Rabkin wants to argue that the newly defined crime will be used as a stick to beat the United States and key allies. As he picks his way through the convoluted compromise reached at Kampala, however, he seems to realize that the United States—not a member of the court—is actually quite well insulated. Jurisdiction over aggression doesn’t become operable until 2017; member states have the right to opt out; and only nationals of states that have fully accepted the court’s jurisdiction over the crime can be charged. It would be much, much harder to charge an American leader with aggression than with the other crimes covered by the court.

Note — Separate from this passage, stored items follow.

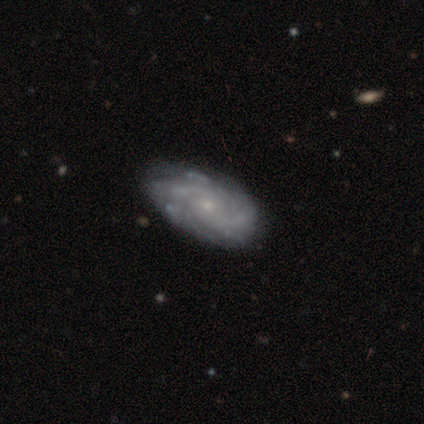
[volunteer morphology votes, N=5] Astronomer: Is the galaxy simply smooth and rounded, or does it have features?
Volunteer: featured or disk — 100%.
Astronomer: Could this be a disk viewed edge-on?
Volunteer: no — 100%.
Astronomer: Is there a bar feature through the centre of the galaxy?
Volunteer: no — 80%.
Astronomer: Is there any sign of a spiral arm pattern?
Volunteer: yes — 100%.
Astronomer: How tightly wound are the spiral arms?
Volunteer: tight — 60% (runner-up: medium, 40%).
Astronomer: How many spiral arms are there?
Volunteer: can't tell — 60%.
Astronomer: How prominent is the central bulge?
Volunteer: small — 80%.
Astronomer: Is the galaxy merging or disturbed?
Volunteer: none — 60% (runner-up: major disturbance, 40%).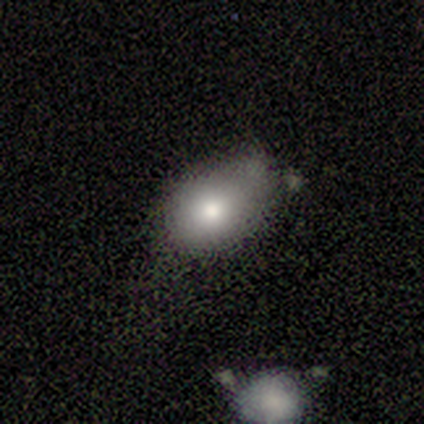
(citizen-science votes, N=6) Q: Smooth or featured?
A: smooth (100%)
Q: How rounded?
A: in between (83%); runner-up: round (17%)
Q: Merging?
A: none (83%); runner-up: minor disturbance (17%)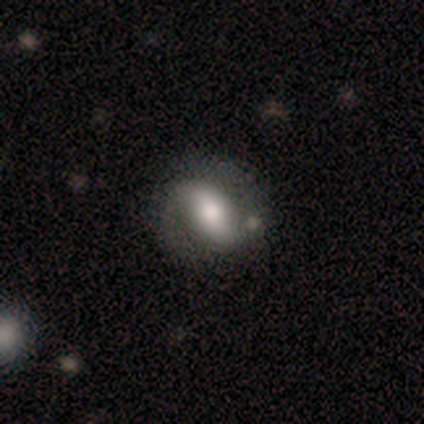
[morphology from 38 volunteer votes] type=featured or disk (58%); edge-on=no (100%); bar=strong (50%); spiral arms=yes (77%); winding=medium (47%); arm count=2 (100%); bulge=moderate (59%); merging=none (68%).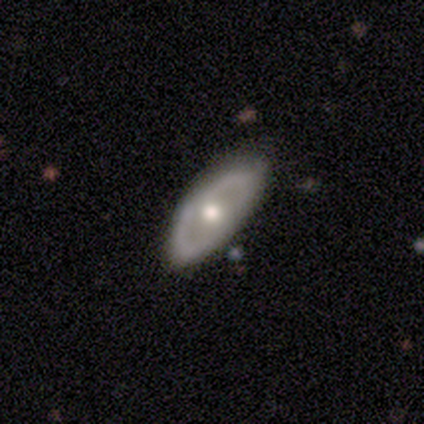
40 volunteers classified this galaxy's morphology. This appears to be a featured or disk galaxy (70%) with no bar (96%), no spiral arms (91%) and a moderate central bulge (70%). Merging: none (80%).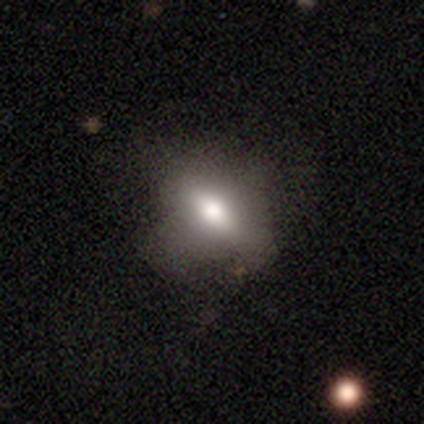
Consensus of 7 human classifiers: Overall: smooth (43%, tied with featured or disk). How rounded: in between (67%; round 33%). Merging: none (100%).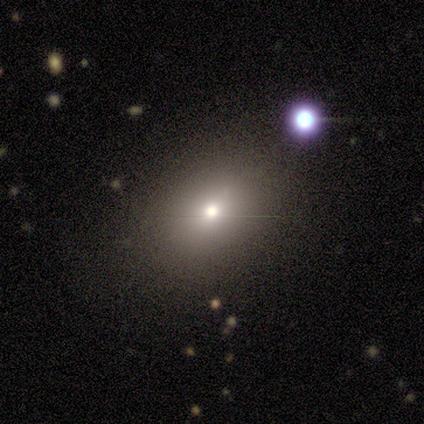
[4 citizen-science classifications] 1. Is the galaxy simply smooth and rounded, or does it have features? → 100% smooth, 0% featured or disk, 0% star or artifact.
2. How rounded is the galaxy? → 75% in between, 25% round, 0% cigar-shaped.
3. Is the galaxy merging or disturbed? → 75% none, 25% minor disturbance, 0% major disturbance, 0% merger.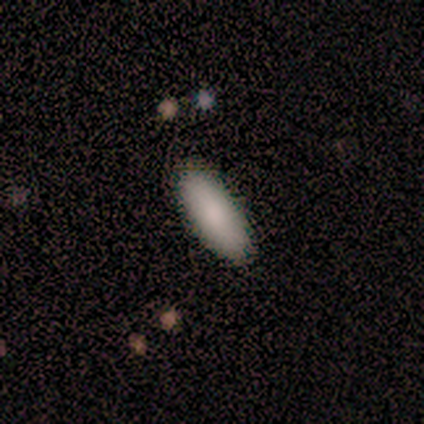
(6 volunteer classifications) This is clearly a smooth galaxy (100%). How rounded: clearly in between (83%). Merging: clearly none (100%).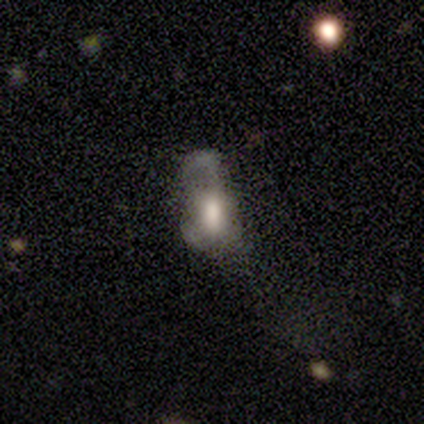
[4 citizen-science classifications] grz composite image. It shows a featured or disk galaxy (50%) with a strong bar (50%, tied with no), no spiral arms (100%) and a moderate central bulge (100%). Merging: major disturbance (100%).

At this point, the essay stops being about aggression and becomes a broad and by now  familiar attack on the court as a naive and dangerous attempt to control force through law. The ICC, Rabkin argues, “ratifies a new expectation that military policy can, indeed, be settled by lawyers.” At the heart of Rabkin’s alarm is a judgment that the court will chill the necessary activities of countries like the United States while having little effect on rogues and despots. It’s an argument that has some merit in the abstract. Liberal democracies almost certainly will take more seriously the possibility of being found in violation of international law. But it’s well past time to stop arguing about the ICC in the abstract. We now have almost a decade of experience with the court. What does it tell us?

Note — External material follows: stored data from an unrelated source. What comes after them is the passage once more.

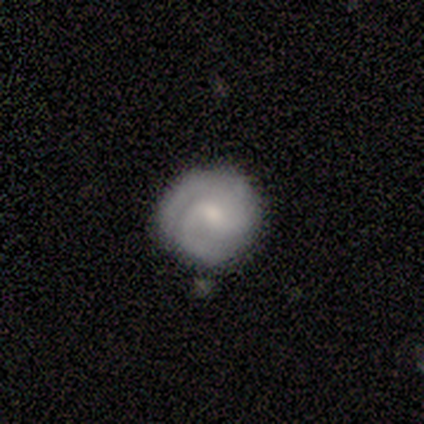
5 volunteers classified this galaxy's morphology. This appears to be a featured or disk galaxy (60%) with a weak bar (67%), 2 (67%) medium (67%) spiral arms (100%) and a small central bulge (67%). Merging: none (50%, tied with minor disturbance).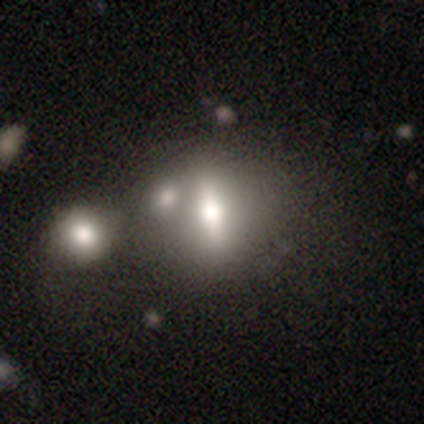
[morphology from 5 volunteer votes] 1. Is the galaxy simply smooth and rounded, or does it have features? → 60% featured or disk, 40% smooth, 0% star or artifact.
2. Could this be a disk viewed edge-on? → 100% no, 0% yes.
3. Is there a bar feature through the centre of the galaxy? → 67% strong, 33% no, 0% weak.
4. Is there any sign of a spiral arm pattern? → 100% no, 0% yes.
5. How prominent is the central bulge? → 67% large, 33% moderate, 0% dominant, 0% small, 0% none.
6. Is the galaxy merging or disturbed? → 60% none, 40% merger, 0% minor disturbance, 0% major disturbance.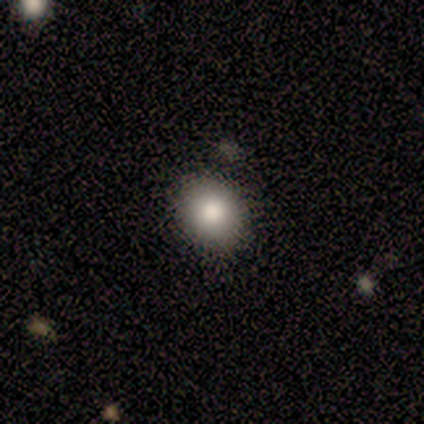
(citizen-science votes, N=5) Volunteers were most divided on "smooth or featured" (2-way tie): smooth: 40%, star or artifact: 40%, featured or disk: 20%; "how rounded" (2-way tie): round: 50%, in between: 50%, cigar-shaped: 0%. More confident: merging — none (67%).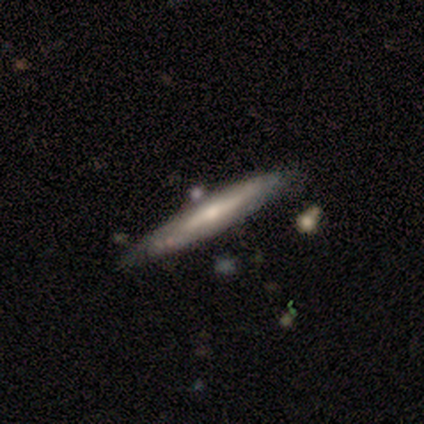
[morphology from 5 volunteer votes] smooth 60%, featured or disk 40%, star or artifact 0%. Down the decision tree: how rounded — cigar-shaped (100%); merging — minor disturbance (60%).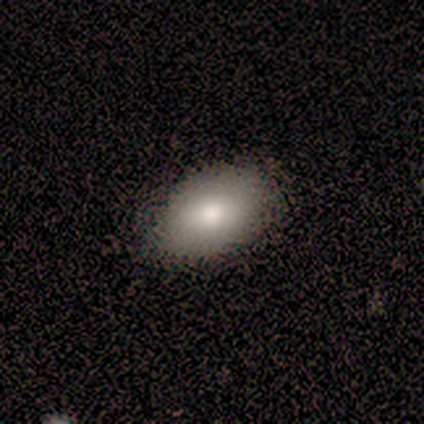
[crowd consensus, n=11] smooth 82%, featured or disk 18%, star or artifact 0%. Down the decision tree: how rounded — in between (100%); merging — none (82%).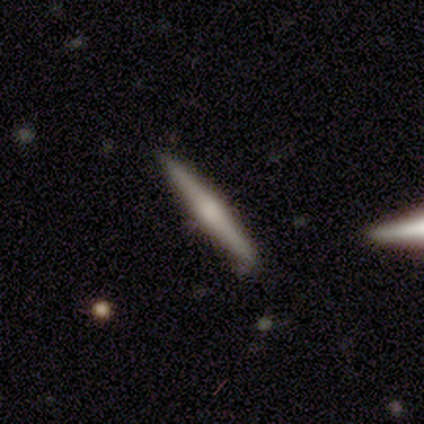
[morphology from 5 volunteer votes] This appears to be a smooth galaxy with no disk features (40%, tied with featured or disk) that is cigar-shaped (100%). Merging: none (75%).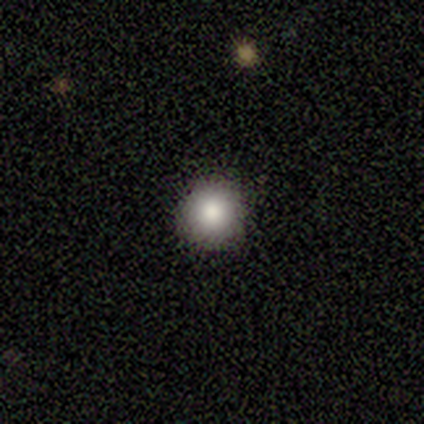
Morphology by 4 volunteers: This appears to be a smooth galaxy with no disk features (50%, tied with star or artifact) that is round (100%). Merging: none (100%).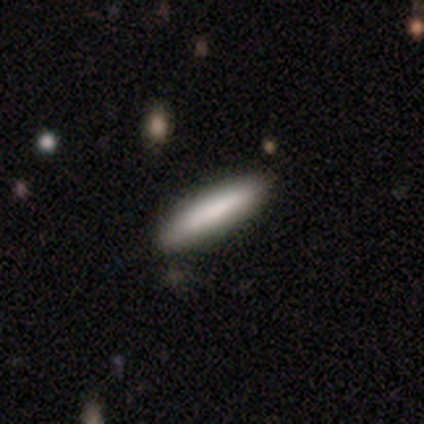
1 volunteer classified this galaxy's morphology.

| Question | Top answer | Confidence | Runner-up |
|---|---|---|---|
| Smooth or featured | smooth | 100% | — |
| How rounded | cigar-shaped | 100% | — |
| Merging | none | 100% | — |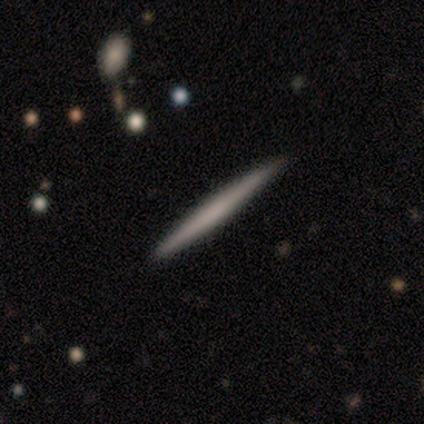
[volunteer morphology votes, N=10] A smooth galaxy with no disk features (70%) that is cigar-shaped (100%).

Vote fractions:
- Smooth or featured? smooth: 70% / featured or disk: 30% / star or artifact: 0%
- How rounded? cigar-shaped: 100% / round: 0% / in between: 0%
- Merging? none: 90% / merger: 10% / minor disturbance: 0% / major disturbance: 0%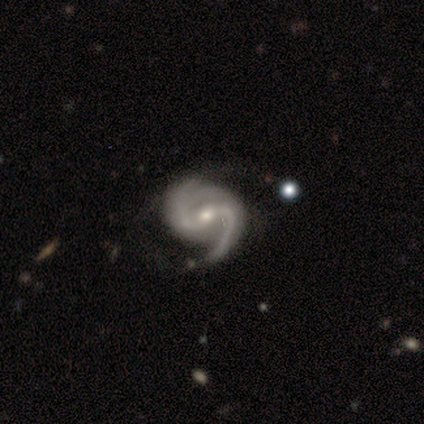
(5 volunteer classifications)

The evidence on whether the court constrains bad actors is mixed, but Rabkin does not appear inclined to fairly consider it. He minimizes the degree to which an ICC indictment has constrained Sudanese president Omar Al-Bashir’s movements. Because Bashir received a formal invitation to the climate change summit in Copenhagen, Rabkin implies that the indicted president travels the world freely. In fact, it was clear to Bashir that he would be arrested immediately if he accepted. Bashir will likely never again set foot in Europe, the United States, or Latin America. More broadly, there is some evidence that the court has modified the behavior of miltia commanders and national military leaders.  Rabkin doesn’t even consider it.     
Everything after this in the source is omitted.